*** PAGE TEXT

[sdiy] harmonics & vibrato
jhaible at debitel.net
jhaible at debitel.net
Wed Dec 18 18:41:28 CET 2002
Very good points.
Randomizing Vibrato is a good start (The Yamaha VL7 has this), but I think
it's not enough.
"Random" functions are much overused / misused in music, IMO.
Randomize the pitch of individual notes on a (DCO or VA) Polysynth?
As if the voice allocation of a polysynth would work like random!
Randomize the quantisation of drum machines to get a human touch ?
As if a good drummer would play around the beat at random!
(sorry for the rant.)
Back to vibrato, I think what we need is a good control of the player
on both, vibrato depth and vibrato rate. Routing both, vibrato depth
and a tiny amount of vibrato speed to aftertouch is helpful. But
vibrato depth and speed being linked too much isn't perfect either.
Initial vibrato amount on a mod wheel, and then additional depth and
rate on Aftertouch might be better.

******
*** PROVIDED INFORMATION

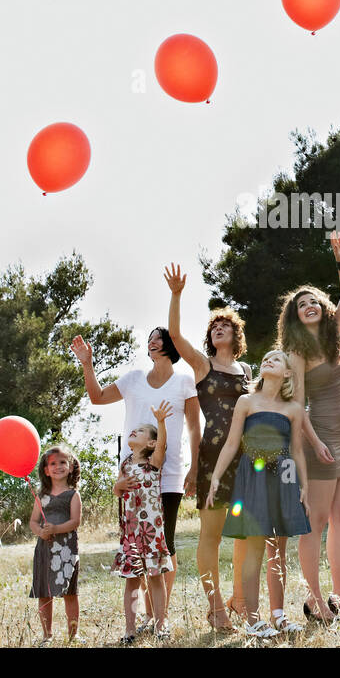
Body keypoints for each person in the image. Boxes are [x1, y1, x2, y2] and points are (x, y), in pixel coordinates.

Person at [70, 329, 198, 607]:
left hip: (168, 474)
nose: (151, 341)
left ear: (171, 344)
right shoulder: (133, 379)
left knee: (165, 544)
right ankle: (146, 615)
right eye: (149, 337)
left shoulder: (185, 382)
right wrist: (87, 364)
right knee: (136, 546)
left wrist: (196, 467)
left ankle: (157, 615)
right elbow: (97, 397)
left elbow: (194, 428)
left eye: (158, 337)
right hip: (132, 476)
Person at [163, 262, 253, 633]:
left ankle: (240, 600)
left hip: (247, 459)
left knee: (246, 532)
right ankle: (215, 608)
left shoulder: (248, 371)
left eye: (226, 325)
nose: (219, 328)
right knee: (211, 535)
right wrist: (177, 294)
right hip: (214, 458)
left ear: (237, 334)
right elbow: (175, 334)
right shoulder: (202, 365)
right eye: (214, 326)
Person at [206, 349, 312, 639]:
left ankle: (278, 615)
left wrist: (304, 487)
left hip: (284, 479)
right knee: (254, 547)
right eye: (266, 358)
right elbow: (230, 444)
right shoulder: (246, 401)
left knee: (279, 548)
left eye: (276, 359)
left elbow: (298, 452)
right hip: (252, 478)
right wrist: (215, 478)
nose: (268, 360)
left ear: (287, 373)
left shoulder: (293, 409)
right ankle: (253, 619)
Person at [279, 229, 340, 621]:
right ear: (294, 316)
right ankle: (315, 599)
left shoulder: (333, 335)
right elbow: (297, 404)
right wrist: (314, 442)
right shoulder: (296, 352)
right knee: (316, 523)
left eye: (313, 302)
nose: (309, 306)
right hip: (318, 441)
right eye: (301, 304)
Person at [112, 408, 172, 643]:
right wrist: (120, 485)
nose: (134, 431)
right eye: (133, 431)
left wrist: (160, 422)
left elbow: (163, 445)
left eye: (140, 431)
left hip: (152, 532)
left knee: (156, 578)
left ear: (150, 442)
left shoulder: (152, 463)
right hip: (131, 533)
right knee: (132, 581)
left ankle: (160, 625)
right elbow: (116, 489)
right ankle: (130, 629)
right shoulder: (126, 463)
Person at [29, 445, 82, 644]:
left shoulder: (72, 494)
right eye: (53, 463)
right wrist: (40, 532)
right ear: (46, 470)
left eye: (62, 462)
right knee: (44, 592)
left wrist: (56, 529)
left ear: (70, 467)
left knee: (70, 592)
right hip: (45, 549)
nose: (58, 466)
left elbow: (75, 521)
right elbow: (33, 521)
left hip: (67, 549)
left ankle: (73, 634)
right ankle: (47, 634)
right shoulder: (41, 495)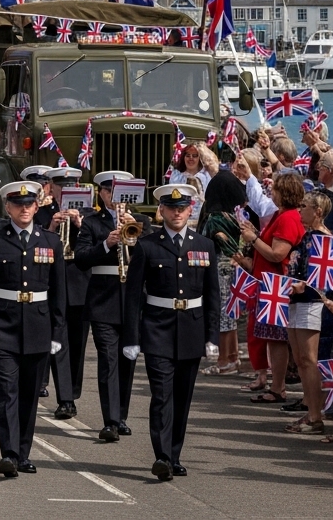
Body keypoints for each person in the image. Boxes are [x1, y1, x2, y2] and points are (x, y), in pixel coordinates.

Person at [0, 180, 66, 477]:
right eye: (17, 205)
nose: (24, 209)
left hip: (38, 325)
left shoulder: (51, 242)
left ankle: (23, 453)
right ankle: (9, 453)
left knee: (28, 395)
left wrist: (57, 334)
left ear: (37, 207)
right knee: (8, 392)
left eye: (29, 204)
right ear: (7, 207)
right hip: (2, 325)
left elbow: (59, 292)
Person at [122, 183, 220, 480]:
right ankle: (162, 456)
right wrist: (132, 337)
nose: (177, 213)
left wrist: (212, 337)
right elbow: (134, 296)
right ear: (161, 210)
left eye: (182, 208)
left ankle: (175, 454)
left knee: (182, 397)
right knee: (162, 396)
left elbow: (212, 295)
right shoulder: (148, 245)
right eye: (171, 208)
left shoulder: (204, 245)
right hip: (158, 330)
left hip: (191, 329)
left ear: (191, 210)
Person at [74, 170, 149, 442]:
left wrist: (136, 235)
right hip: (103, 300)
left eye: (118, 192)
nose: (113, 197)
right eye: (108, 191)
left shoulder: (141, 222)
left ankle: (123, 415)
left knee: (128, 359)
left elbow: (152, 259)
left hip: (132, 299)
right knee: (108, 360)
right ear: (102, 193)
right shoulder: (92, 223)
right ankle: (110, 421)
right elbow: (81, 259)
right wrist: (106, 244)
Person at [233, 171, 304, 403]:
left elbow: (277, 254)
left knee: (276, 339)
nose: (270, 193)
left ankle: (278, 387)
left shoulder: (288, 218)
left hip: (276, 286)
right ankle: (276, 386)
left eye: (274, 190)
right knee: (273, 339)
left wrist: (253, 238)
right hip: (268, 284)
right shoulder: (280, 215)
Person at [36, 165, 86, 419]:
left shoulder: (89, 215)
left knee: (77, 345)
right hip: (51, 285)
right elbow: (33, 247)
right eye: (59, 186)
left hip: (78, 286)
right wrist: (51, 229)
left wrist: (80, 224)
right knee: (58, 341)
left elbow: (96, 248)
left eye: (70, 186)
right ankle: (65, 399)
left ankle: (72, 392)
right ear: (52, 188)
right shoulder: (42, 214)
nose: (65, 190)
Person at [284, 190, 332, 434]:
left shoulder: (324, 239)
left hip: (311, 302)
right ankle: (311, 409)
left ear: (318, 211)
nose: (300, 209)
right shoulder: (306, 236)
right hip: (295, 300)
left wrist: (305, 285)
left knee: (309, 360)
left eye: (305, 206)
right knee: (301, 360)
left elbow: (324, 278)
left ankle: (316, 416)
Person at [198, 169, 247, 377]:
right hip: (232, 268)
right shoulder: (233, 214)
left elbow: (214, 243)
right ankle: (233, 356)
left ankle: (224, 359)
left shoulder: (216, 217)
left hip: (219, 267)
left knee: (223, 314)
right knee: (231, 314)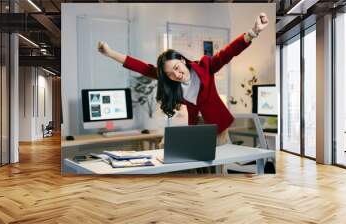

******

▶ PROBLEM STATEMENT
In the post on harmonics and vibrato, which instrument is named as having randomized vibrato? The records are not needed here.

▶ RESULT FOR THIS TASK
The Yamaha VL7.